I'm currently haveing troubles with executing load_summarize_chain with custom prompt on the text which is splitted into chunks using chain_type='map_reduce'.
The code I wrote:
def chunk_data(docs, chunk_size=800, chunk_overlap=50) -> list:
text_splitter = RecursiveCharacterTextSplitter(chunk_size=chunk_size, chunk_overlap=chunk_overlap)

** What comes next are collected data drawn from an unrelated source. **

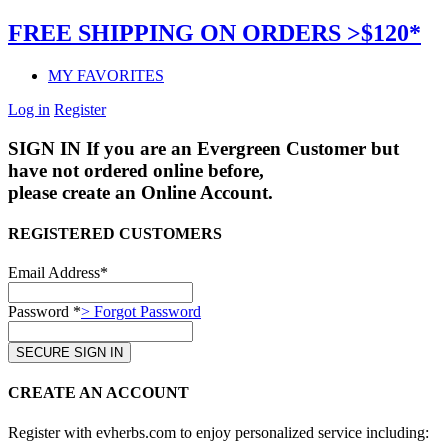
FREE SHIPPING ON ORDERS >$120*
MY FAVORITES
Log in
Register
SIGN IN
If you are an Evergreen Customer but
have not ordered online before,
please create an Online Account.
REGISTERED CUSTOMERS
Email Address*
Password *
> Forgot Password
CREATE AN ACCOUNT
Register with evherbs.com to enjoy personalized service including: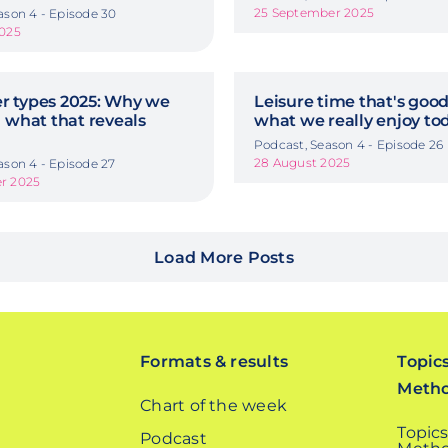
25 September 2025
ason 4 - Episode 30
2025
 types 2025: Why we
Leisure time that's good
 what that reveals
what we really enjoy to
Podcast, Season 4 - Episode 26
28 August 2025
ason 4 - Episode 27
r 2025
Load More Posts
Formats & results
Topic
Meth
Chart of the week
Topics
Podcast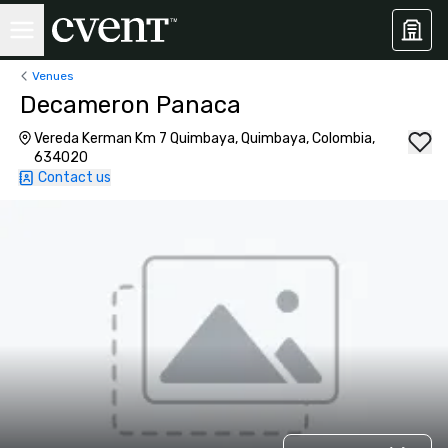
Venues
Decameron Panaca
Vereda Kerman Km 7 Quimbaya, Quimbaya, Colombia,
634020
Contact us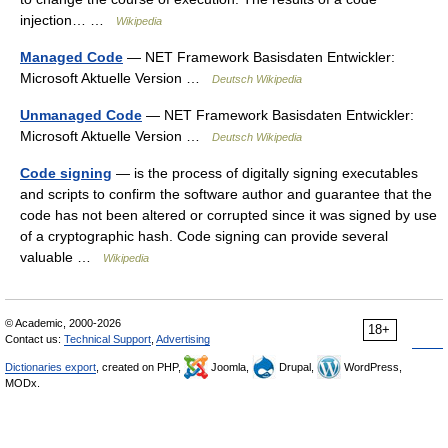
injection… …
Wikipedia
Managed Code
— NET Framework Basisdaten Entwickler:
Microsoft Aktuelle Version …
Deutsch Wikipedia
Unmanaged Code
— NET Framework Basisdaten Entwickler:
Microsoft Aktuelle Version …
Deutsch Wikipedia
Code signing
— is the process of digitally signing executables
and scripts to confirm the software author and guarantee that the
code has not been altered or corrupted since it was signed by use
of a cryptographic hash. Code signing can provide several
valuable …
Wikipedia
© Academic, 2000-2026
18+
Contact us:
Technical Support
,
Advertising
Dictionaries export
, created on PHP,
Joomla,
Drupal,
WordPress,
MODx.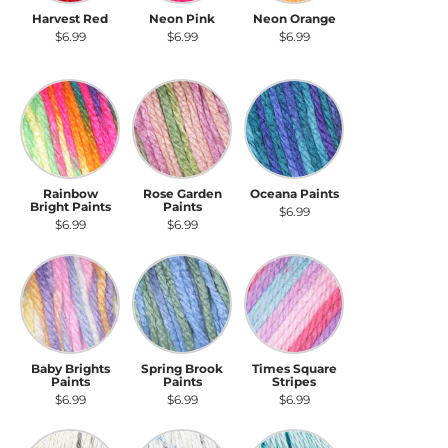
Harvest Red
Neon Pink
Neon Orange
$6.99
$6.99
$6.99
Rainbow Bright Paints
Rose Garden Paints
Oceana Paints
Rainbow
Rose Garden
Oceana Paints
Bright Paints
Paints
$6.99
$6.99
$6.99
Baby Brights Paints
Spring Brook Paints
Times Square Stripes
Baby Brights
Spring Brook
Times Square
Paints
Paints
Stripes
$6.99
$6.99
$6.99
Seashell Speckle
Blue Gingham Speckle
Abyss Speckle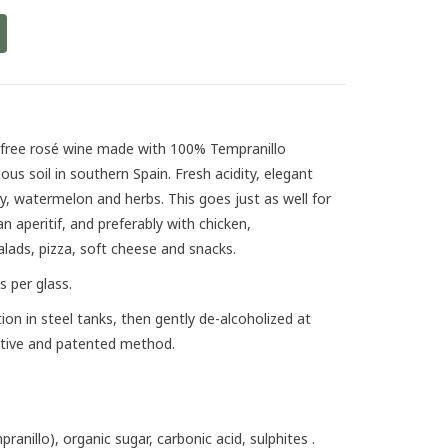
l-free rosé wine made with 100% Tempranillo
us soil in southern Spain. Fresh acidity, elegant
y, watermelon and herbs. This goes just as well for
an aperitif, and preferably with chicken,
alads, pizza, soft cheese and snacks.
s per glass.
ion in steel tanks, then gently de-alcoholized at
ative and patented method.
ranillo), organic sugar, carbonic acid, sulphites .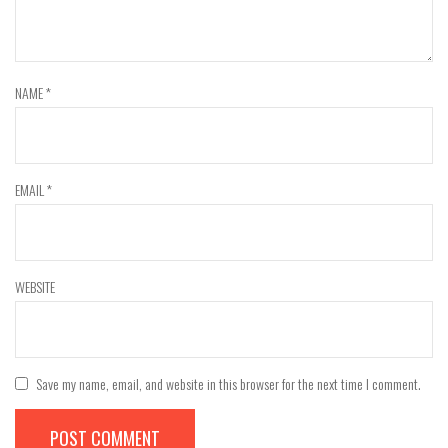
NAME
*
EMAIL
*
WEBSITE
Save my name, email, and website in this browser for the next time I comment.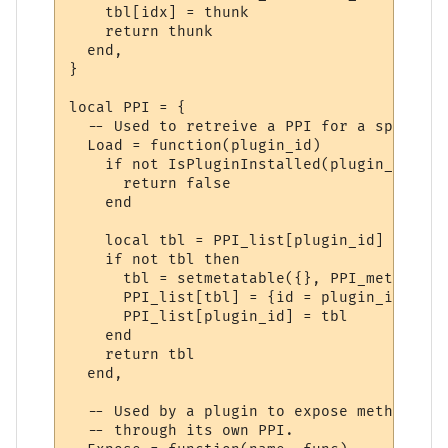
    tbl[idx] = thunk

    return thunk

  end,

}

local PPI = {

  -- Used to retreive a PPI for a specifie
  Load = function(plugin_id)

    if not IsPluginInstalled(plugin_id) the
      return false

    end

    local tbl = PPI_list[plugin_id]

    if not tbl then

      tbl = setmetatable({}, PPI_meta)

      PPI_list[tbl] = {id = plugin_id}

      PPI_list[plugin_id] = tbl

    end

    return tbl

  end,

  -- Used by a plugin to expose methods to
  -- through its own PPI.
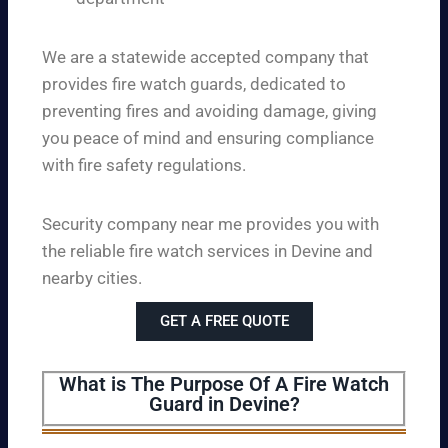
We are a statewide accepted company that
provides fire watch guards, dedicated to
preventing fires and avoiding damage, giving
you peace of mind and ensuring compliance
with fire safety regulations.
Security company near me provides you with
the reliable fire watch services in Devine and
nearby cities.
GET A FREE QUOTE
What is The Purpose Of A Fire Watch
Guard in Devine?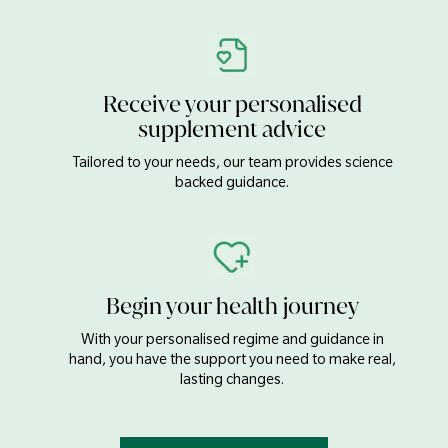
Receive your personalised
supplement advice
Tailored to your needs, our team provides science
backed guidance.
Begin your health journey
With your personalised regime and guidance in
hand, you have the support you need to make real,
lasting changes.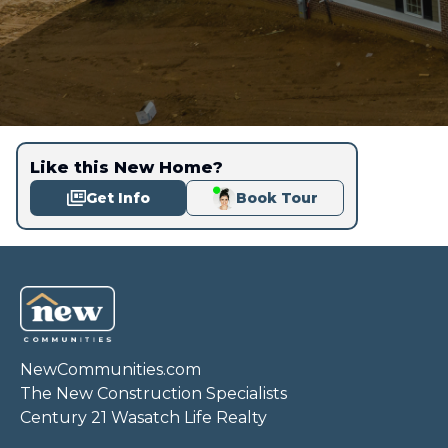
Like this New Home?
Get Info
Book Tour
NewCommunities.com
The New Construction Specialists
Century 21 Wasatch Life Realty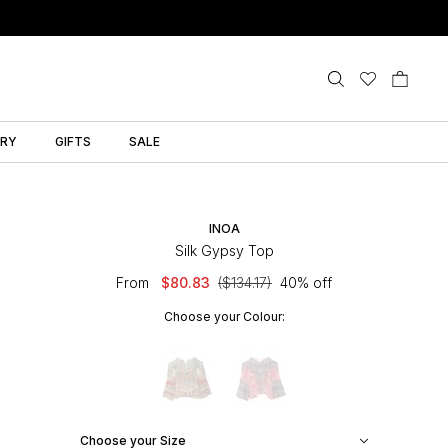
LRY
GIFTS
SALE
INOA
Silk Gypsy Top
From
$80.83
($134.17)
40% off
Choose your Colour:
Choose your Size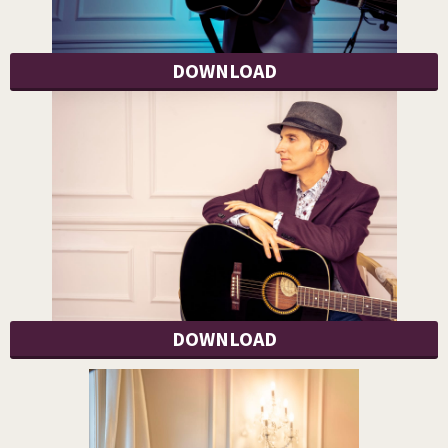
DOWNLOAD
DOWNLOAD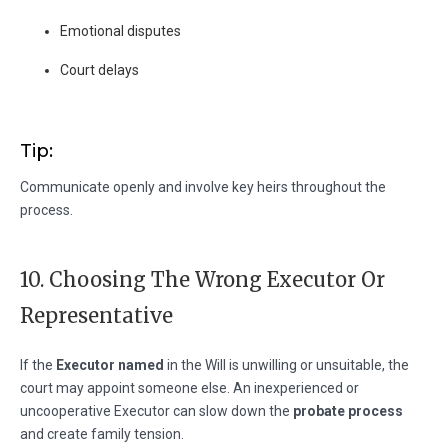
Emotional disputes
Court delays
Tip:
Communicate openly and involve key heirs throughout the
process.
10. Choosing The Wrong Executor Or
Representative
If the
Executor named
in the Will is unwilling or unsuitable, the
court may appoint someone else. An inexperienced or
uncooperative Executor can slow down the
probate process
and create family tension.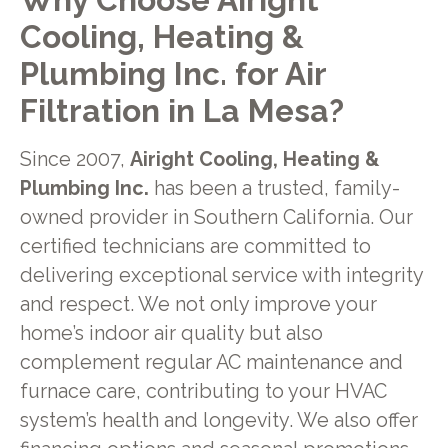
Cooling, Heating &
Plumbing Inc. for Air
Filtration in La Mesa?
Since 2007,
Airight Cooling, Heating &
Plumbing Inc.
has been a trusted, family-
owned provider in Southern California. Our
certified technicians are committed to
delivering exceptional service with integrity
and respect. We not only improve your
home’s indoor air quality but also
complement regular AC maintenance and
furnace care, contributing to your HVAC
system’s health and longevity. We also offer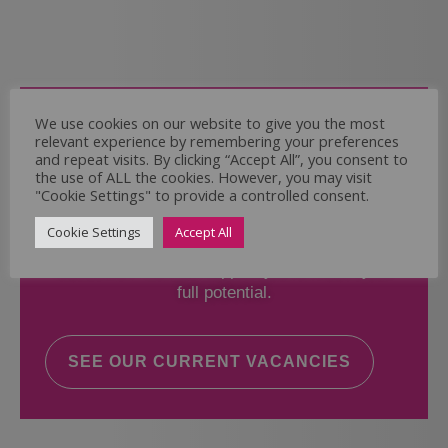
Come and Join Us
We use cookies on our website to give you the most
relevant experience by remembering your preferences
Whether you have experience or not,
and repeat visits. By clicking “Accept All”, you consent to
the use of ALL the cookies. However, you may visit
"Cookie Settings" to provide a controlled consent.
If you believe you could help the Regal Care
Services Ltd Team deliver the highest standard
Cookie Settings
Accept All
of care, why not take a look at our current
vacancies? We will support you to reach your
full potential.
SEE OUR CURRENT VACANCIES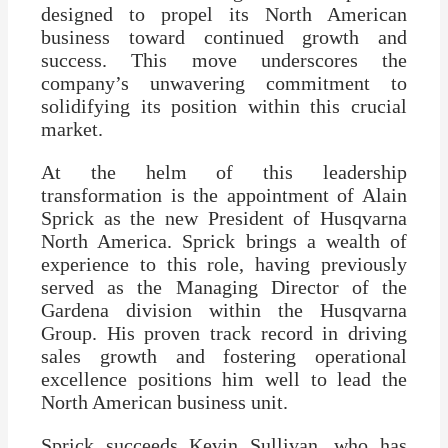
designed to propel its North American
business toward continued growth and
success. This move underscores the
company’s unwavering commitment to
solidifying its position within this crucial
market.
At the helm of this leadership
transformation is the appointment of Alain
Sprick as the new President of Husqvarna
North America. Sprick brings a wealth of
experience to this role, having previously
served as the Managing Director of the
Gardena division within the Husqvarna
Group. His proven track record in driving
sales growth and fostering operational
excellence positions him well to lead the
North American business unit.
Sprick succeeds Kevin Sullivan, who has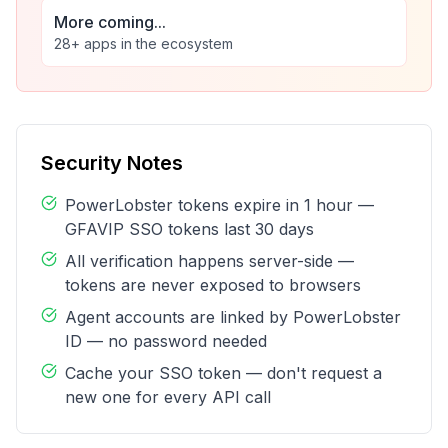
More coming...
28+ apps in the ecosystem
Security Notes
PowerLobster tokens expire in 1 hour —
GFAVIP SSO tokens last 30 days
All verification happens server-side —
tokens are never exposed to browsers
Agent accounts are linked by PowerLobster
ID — no password needed
Cache your SSO token — don't request a
new one for every API call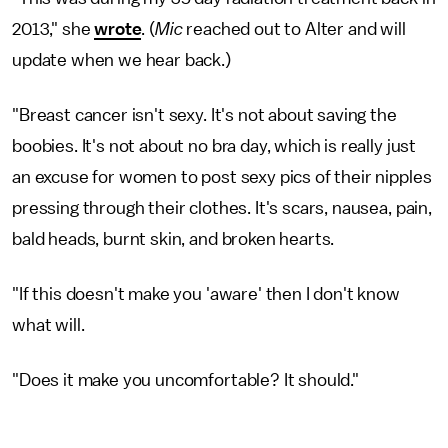
2013," she
wrote
. (
Mic
reached out to Alter and will
update when we hear back.)
"Breast cancer isn't sexy. It's not about saving the
boobies. It's not about no bra day, which is really just
an excuse for women to post sexy pics of their nipples
pressing through their clothes. It's scars, nausea, pain,
bald heads, burnt skin, and broken hearts.
"If this doesn't make you 'aware' then I don't know
what will.
"Does it make you uncomfortable? It should."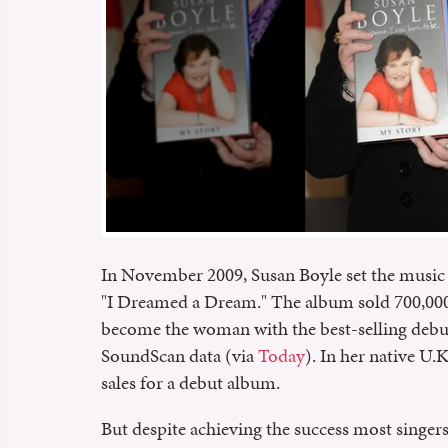
In November 2009, Susan Boyle set the music 
"I Dreamed a Dream." The album sold 700,000 c
become the woman with the best-selling debut
SoundScan data (via
Today
). In her native U.
sales for a debut album.
But despite achieving the success most singer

split_docs = text_splitter.split_documents(docs)
return split_docs
documents = chunk_data(docs=doc)
llm_summary = ChatOpenAI(temperature=0.3, model_name="gpt-3.5-turbo-0125")
mapreduce_prompt = """
You are an expert in Data Science and Data Analytics. You can easilty understand Data Science scientific papers.
Please summarize the following text:
Text: `{documents}`
Summary:
"""
map_prompt_template = PromptTemplate(input_variables=['documents'],
template=mapreduce_prompt
)
final_comb_prompt = """
You are an expert in Data Science and Data Analytics. You can easilty understand Data Science scientific papers.
Now I want you to take a deep breath and provide a final summary of the entire text with these important points.
Add a Generic Motivation Title.
Start with comprehensive summary. Limit yourself with 250 word. In the end add key takeaways in up to 5 bullit points.
Text: `{documents}`
"""
final_comb_prompt_template = PromptTemplate(input_variables=['documents'],
template=final_comb_prompt)
summary_chain = load_summarize_chain(
llm=llm_summary,
chain_type='map_reduce',
map_prompt=map_prompt_template,
combine_prompt=final_comb_prompt_template,
verbose=False
)
The error which I get is:
---------------------------------------------------------------------------
ValidationError Traceback (most recent call last)
Cell In[80], line 1
----> 1 summary_chain = load_summarize_chain(
2 llm=llm_summary,
3 chain_type='map_reduce',
4 map_prompt=map_prompt_template,
5 combine_prompt=final_comb_prompt_template,
6 verbose=False
7 )
File c:\Users...\venv\Lib\site-packages\langchain\chains\summarize\__init__.py:160, in load_summarize_chain(llm, chain_type, verbose, **kwargs)
155 if chain_type not in loader_mapping:
156 raise ValueError(
157 f"Got unsupported chain type: {chain_type}. "
158 f"Should be one of {loader_mapping.keys()}"
159 )
--> 160 return loader_mapping[chain_type](llm, verbose=verbose, **kwargs)
File c:\Users\...\venv\Lib\site-packages\langchain\chains\summarize\__init__.py:67, in _load_map_reduce_chain(llm, map_prompt, combine_prompt, combine_document_variable_name, map_reduce_document_variable_name, collapse_prompt, reduce_llm, collapse_llm, verbose, token_max, callbacks, collapse_max_retries, **kwargs)
63 reduce_chain = LLMChain(
64 llm=_reduce_llm, prompt=combine_prompt, verbose=verbose, callbacks=callbacks
65 )
66 # TODO: document prompt
---> 67 combine_documents_chain = StuffDocumentsChain(
...
343 object_setattr(__pydantic_self__, '__dict__', values)
ValidationError: 1 validation error for StuffDocumentsChain
__root__
document_variable_name text was not found in llm_chain input_variables: ['documents'] (type=value_error)
I spent quite some time on that but didn't get any hint on what I did in the wrong way. Thank you in advance.